By the 1970s the Castro was on its way to becoming the cultural, economic, and political center for gay San Francisco, and the election of Harvey Milk to the Board of Supervisors cemented the political power of the LGBTQ+ community in the city. Sadly, Milk's time in office was cut tragically short when he was shot and killed alongside mayor George Moscone due to bigotry and hate.

That is why it is so important that we remember our history here in San Francisco. Because Milk's leadership and his message of hope, the spirit of resilience and defiance in the face of oppression at Compton's, and the tireless dedication and advocacy of all those who came before is a blueprint for our work ahead.

Let's not forget that when an indifferent federal government turned its back on us during the HIV/AIDS epidemic, we developed systems of care here in San Francisco. When the federal government denied same-sex couples the right to marry, San Francisco defied them with the "Winter of Love," led by then-mayor Gavin Newsom, now the state's governor. When the federal government and elected officials sought to attack and scapegoat the trans community, San Francisco established the Office of Transgender Initiatives, the Transgender Cultural District, and Transgender History Month.

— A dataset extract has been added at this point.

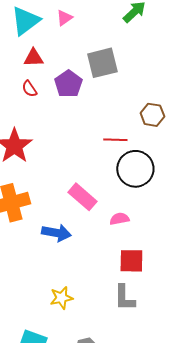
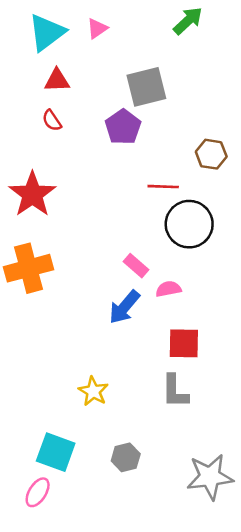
purple pentagon: (68, 84) -> (123, 127), moved
pink rectangle: (82, 197) -> (136, 266), moved, size x0.7
blue arrow: (56, 233) -> (124, 307), moved, turned 120
yellow star: (61, 298) -> (93, 391), turned -30

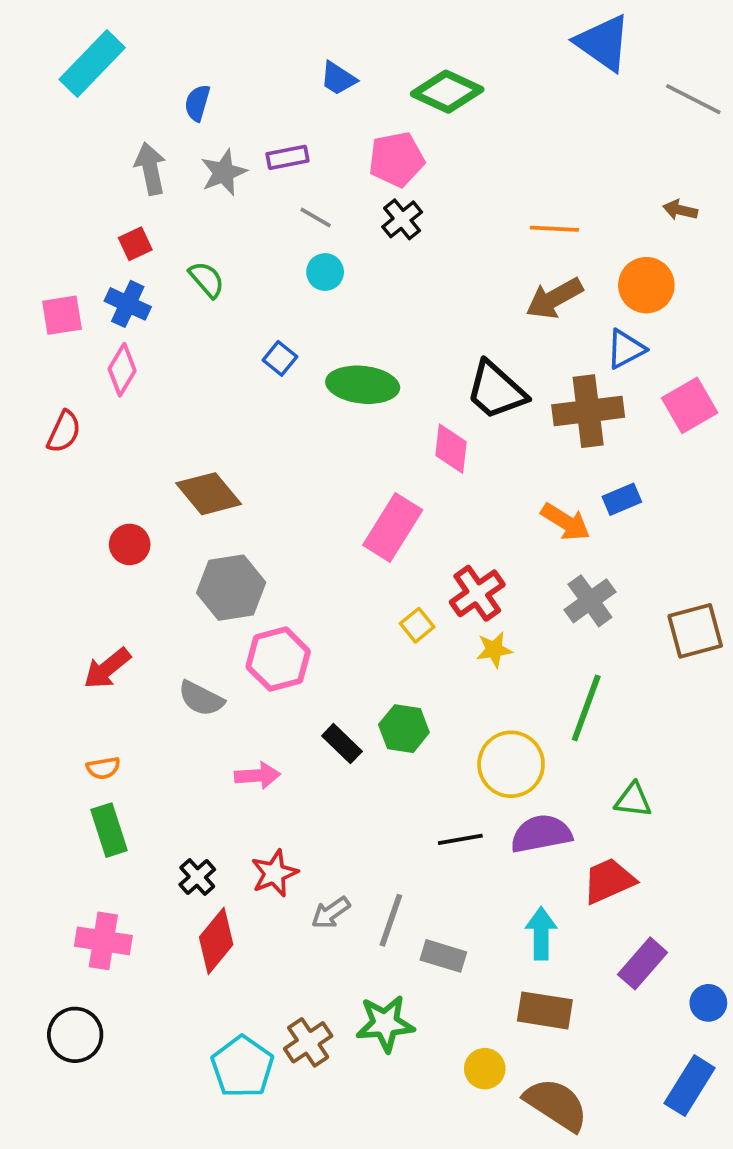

Let me be clear, our city's strength comes from its diversity and the communities that shape it. At a time when the LGBTQ+ community's access to life saving health care is being used as a political pawn, and their basic rights, freedoms, and humanity are under attack, we will double down on our support for the LGBTQ+ community here in San Francisco.

I know that many in our city feel a great deal of fear and uncertainty. Make no mistake, we are a city that values and defends the rights of every individual, regardless of race, religion, gender, or sexual orientation.

To the trans community: we stand with you today, tomorrow, and every day after. Queer and trans people exist, have always existed, and will always exist. As your mayor, I promise you that your rights in this city will never be up for debate.

Daniel Lurie is the 46th mayor of San Francisco.